最近の小児の日本脳炎罹患状況をみると、熊本県で2006年に3歳児、2009年に7歳児、高知県で2009年に1歳児、山口県で2010年に6歳児、沖縄県で2011年に1歳児、福岡県で10歳児、兵庫県で2013年に5歳児の報告があります。また、2015年千葉県において生後11か月児の日本脳炎症例が報告されました。

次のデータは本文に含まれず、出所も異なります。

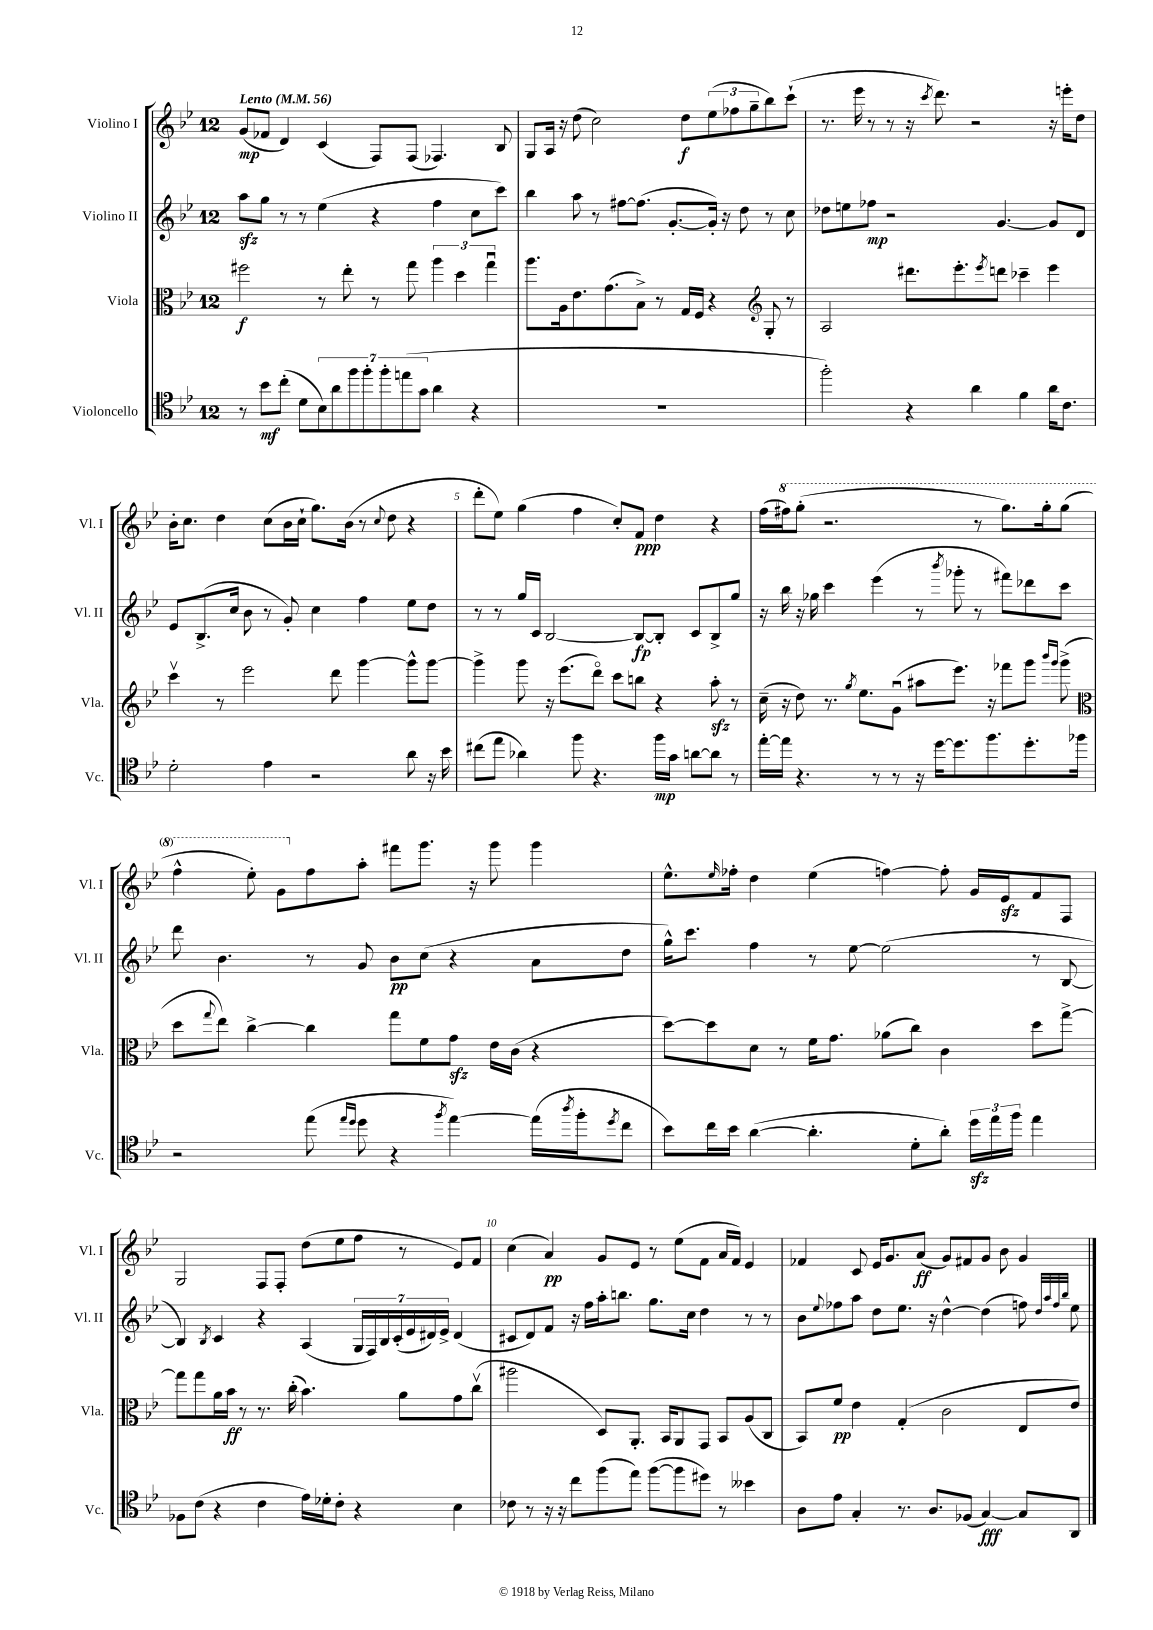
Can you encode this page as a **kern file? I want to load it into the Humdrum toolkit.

**kern	**kern	**kern	**kern
*staff4	*staff3	*staff2	*staff1
*clefC4	*clefC3	*clefG2	*clefG2
*k[b-e-]	*k[b-e-]	*k[b-e-]	*k[b-e-]
*M12/8	*M12/8	*M12/8	*M12/8
*MM56	*MM56	*MM56	*MM56
8r	2ff#	8aa	(8g
8b-	.	8gg	8f-
(8cc'	.	8r	4d)
8d	.	8r	.
14B-)	8r	(4ee-	(4c
14a	.	.	.
.	8ee-'	.	.
14ff	.	.	.
14ff'	.	.	.
.	8r	4r	8F)
14ff'	.	.	.
(14ee	.	.	.
.	8gg	.	(8F
14g	.	.	.
4a	6aa	4ff	4.F-)
.	6dd	.	.
4r	.	8cc	.
.	6ggu	.	.
.	.	8ccc)	8B-
=	=	=	=
1.r	8.aa	4bb-	8G
.	.	.	16A
.	16A	.	16r
.	8.e-	8aa	(8dd
.	.	8r	2cc)
.	(8.g	.	.
.	.	[8ff#	.
.	8B-^)	(8.ff#]	.
.	8r	.	.
.	.	[8.g'	.
.	16G	.	8dd
.	16F	.	.
.	4r	16g'])	(12ee-
.	.	16r	.
.	.	.	12ff-
.	.	8dd	.
.	.	.	12gg~
*	*clefG2	*	*
.	8G'	8r	8bb-)
.	8r	8cc	(8ccc`
=	=	=	=
2ff')	2A	8dd-	8.r
.	.	8ee	.
.	.	.	16eee-
.	.	8ff-	8r
.	.	2r	8r
4r	8.ddd#	.	16r
.	.	.	8qccc
.	.	.	8.ddd)
.	8.eee-'	.	.
4a	.	.	2r
.	8qeee-	.	.
.	8ddd	[4.g	.
4f	4ccc-~	.	.
16a	4eee-	8g]	16r
8.c	.	.	16eee'
.	.	8d	8dd
=	=	=	=
2d'	4cccv	8e-	16b-'
.	.	.	8.cc
.	.	(8.B-^	.
.	8r	.	4dd
.	.	16cc	.
.	2eee-	8b-	.
4e-	.	8r	(8cc
.	.	8g')	16b-
.	.	.	16cc`
2r	.	4cc	8.gg)
.	8ddd	.	.
.	.	.	(16b-
.	[4ggg	4ff	8r
.	.	.	8qqcc
.	.	.	8dd
8a	8ggg^^]	8ee-	4r
16r	[8ggg	8dd	.
16b-	.	.	.
=	=	=	=
(8cc#	4ggg^]	8r	8ddd'
8ee-	.	8r	8ee-)
4a-)	8ggg	16gg	(4gg
.	.	16c	.
.	16r	[2B-	.
.	(8.eee-	.	.
8ff	.	.	4ff
4.r	8dddo)	.	.
.	8ccc	.	8cc')
.	8bb	8B-_	8f
16ff	4r	8B-']	4dd
16g	.	.	.
[8a	.	8c	.
8a]	8aa'	8B-^	4r
8r	8r	8gg	.
=	=	=	=
[16ee-'	(16cc~	16r	(16ff
16ee-]	16r	16bb-	16fff#)
4.r	8dd)	16r	(8ggg'
.	.	16gg-	.
.	8.r	4ccc	2.r
.	8qgg	.	.
.	8.ee-	.	.
8r	.	(4eee-	.
8r	(8gu	.	.
16r	8aa#	8r	.
[16dd	.	.	.
.	.	8qbbb-	.
8.dd]	8.eee-)	8ggg-'	.
.	.	8r	8r
8.ff	16r	.	.
.	8fff-	8fff#)	8.ggg)
8.dd'	8ggg	8ddd-	.
.	.	.	16ggg'
.	16qqbbb-	.	.
.	16qqggg	.	.
.	(8ggg^	8ccc	(8ggg
16ff-	.	.	.
=	=	=	=
*	*clefC3	*	*
2r	8dd	8ddd	4fff^^
.	8qqgg	.	.
.	8ee-)	4.b-	.
.	[4cc^	.	8eee-')
.	.	.	8gg
(8ee-	4cc]	8r	8ff
16qqee-	.	.	.
16qqdd	.	.	.
8dd	.	8g	8aa'
4r	8gg	8b-	8fff#
.	8f	(8cc	8.ggg
8qff	.	.	.
[4ee-)	8g	4r	.
.	.	.	16r
.	16e-	.	8ggg
.	(16c	.	.
(16ee-]	4r	8a	4ggg
8qaa	.	.	.
16ff'	.	.	.
8qdd	.	.	.
8cc	.	8dd	.
=	=	=	=
8b-)	[8dd)	16gg^^)	8.ee-^^
.	.	8.ccc	.
16cc	8dd]	.	.
.	.	.	16qqee-
16b-	.	.	16ff-'
([4a	8d	4ff	4dd
.	8r	.	.
4.a']	16f	8r	(4ee-
.	8.g	.	.
.	.	[8ee-	.
.	(8a-	(2ee-]	[4ff)
8d'	8cc)	.	.
8a')	4c	.	8ff']
24dd	.	.	16g
24ee-	.	.	.
.	.	.	16e-
24ff	.	.	.
4ee-	8dd	8r	8f
.	[8gg^	[8B-	8F
=	=	=	=
8F-	8gg]	4B-])	2G
(8c	8gg	.	.
.	.	8qB-	.
4r	16a	4c	.
.	16b-	.	.
.	8r	.	.
4c	8.r	4r	8F
.	.	.	8F'
.	(16cc'	.	.
16e-)	4.b-)	(4A	(8dd
16d-'	.	.	.
8c'	.	.	8ee-
4r	.	28G	8ff
.	.	28F)	.
.	.	28B-	.
.	.	(28c'	.
.	8a	.	8r
.	.	28e-	.
.	.	28d#)	.
.	.	28e-^	.
4B-	8g	(4d#	8e-)
.	(8ccv	.	8f
=	=	=	=
8c-	2aa#	8c#	(4cc
8r	.	8d)	.
16r	.	8f	4a)
16r	.	.	.
8cc	.	16r	.
.	.	16ff	.
(8ff	8D)	16aa'	8g
.	.	8.bb	.
8ee-)	8.AA'	.	8e-
([8ff	.	8.gg	8r
.	16BB-	.	.
8ff]	8AA	.	(8ee-
.	.	16cc	.
8dd#)	8GG	4dd	8f
8r	8BB-	.	16a
.	.	.	16f)
4b--	(8A	8r	4e-
.	8C	8r	.
=	=	=	=
8A	8BB-)	8b-	4f-
.	.	8qqee-	.
8e-	8f	8ff-	.
4G'	4e-	8aa	8c
.	.	8dd	16e-
.	.	.	8.g
8.r	(4G'	8.ee-	.
.	.	.	(8a
8.A	.	16r	.
.	2c	[4dd^^	8g)
(8F-	.	.	8f#
[4G)	.	(4dd]	8g
.	.	.	8b-
8G]	8E-	8ff)	4g
.	.	32qqdd	.
.	.	32qqaa	.
.	.	32qqff	.
.	.	32qqbb-	.
8AA	8e-)	8ee-	.
==	==	==	==
*-	*-	*-	*-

日本脳炎流行地域*に渡航・滞在する小児、最近日本脳炎患者が発生した地域・ブタの日本脳炎抗体保有率が高い地域**に居住する小児に対しては、生後6か月から日本脳炎ワクチンの接種を開始することが推奨されます。

**国内のブタの日本脳炎抗体保有状況

日本脳炎ワクチンの接種量は、3歳未満で0.25mL、3歳以上で0.5mLと異なります。しかし1期接種を初回接種から追加接種まで全て0.25mL で済ませた場合でも、効果に問題がないことが確認されていますので、ご安心ください。(2016年2月 公益社団法人日本小児科学会 予防接種・感染症対策委員会の提言より一部抜粋)

日本脳炎予防接種の回数・標準的な接種時期について

日本脳炎ワクチンは合計4回接種します。

回数 当院の推奨スケジュール 標準接種月齢 備考
第1期 初回(1回目) 1歳の春~夏 3歳になったら 生後6か月~接種可能
2回目 初回から28日間あける 初回から6日以上間隔をあける
3回目 初回から約1年あける 初回から6か月以上、約1年経過後に受ける
第2期 4回目 小学4年生(9~10歳) 9歳~13歳未満

日本脳炎予防接種の副反応(副作用)について

日本脳炎の予防接種では、以下のような副反応が確認されています。

  • 発熱
  • 接種部位の腫れ、赤み(3%未満)
  • アナフィラキシー、けいれん、急性散在性脳脊髄炎(0.001%未満)

日本脳炎予防接種が受けられない人

以下に該当する場合は、日本脳炎の予防接種を受けることができません。

  • 明らかな発熱がある
  • 重篤な急性疾患にかかっている・ワクチン
  • 含まれる成分によってアナフィラキシーを起こしたことがある

このような場合は事前にご相談ください

以下に該当する場合は、一度ご相談ください。

  • 心臓、血管、腎臓、肝臓、血液系の持病がある、発育不全が見られる
  • 過去に受けた予防接種後2日以内に、発熱、全身の発疹などのアレルギーが疑われる症状が見られた
  • 過去にけいれん発作を起こしたことがある
  • 過去に免疫不全の診断を受けたことがある
  • 先天性免疫不全症の診断を受けた近親者がいる
  • ワクチンに含まれる成分によってアレルギー反応を起こす可能性がある

日本脳炎とはどんな病気なの?

 感染経路について

日本脳炎ウイルスは、ブタなどの動物の体内で増殖します。その動物の血を蚊(コガタアカイエカ)が吸い、その後ヒトを刺したときに感染します。日本脳炎ウイルスがヒトからヒトへと感染することはありません。兵庫県を含め、西日本に多く生息していると言われています。

おもな症状・死亡率など

6~16日ほどの潜伏期間を経て、発熱、吐き気、頭痛などの症状を起こします。
重症化すると、けいれんを起こしたり、光過敏、昏睡状態に陥ることもあります。ほとんどが未発症のままではありますが、発症した場合の死亡率は20~40%と、非常におそろしい病気です。

日本脳炎の予防法について

日本脳炎ウイルスをヒトにうつすコガタアカイエカは、夏に多く発生し、水田や沼地を好む習性があります。また、日没以降に活発に活動するため、夏場の夜にそういった場所に近づかない、肌を露出させない、虫よけスプレーを使用するといったことで、感染を防ぐことが可能です。
家屋の近くにコガタアカイエカの好む水田や沼地がある場合には、蚊帳を使う、窓の開閉を最小限に留める・開ける場合には網戸を活用するといったことも有効です。
なお、日本脳炎ワクチンの接種によって、日本脳炎の罹患のリスクを75~95%削減できると言われています。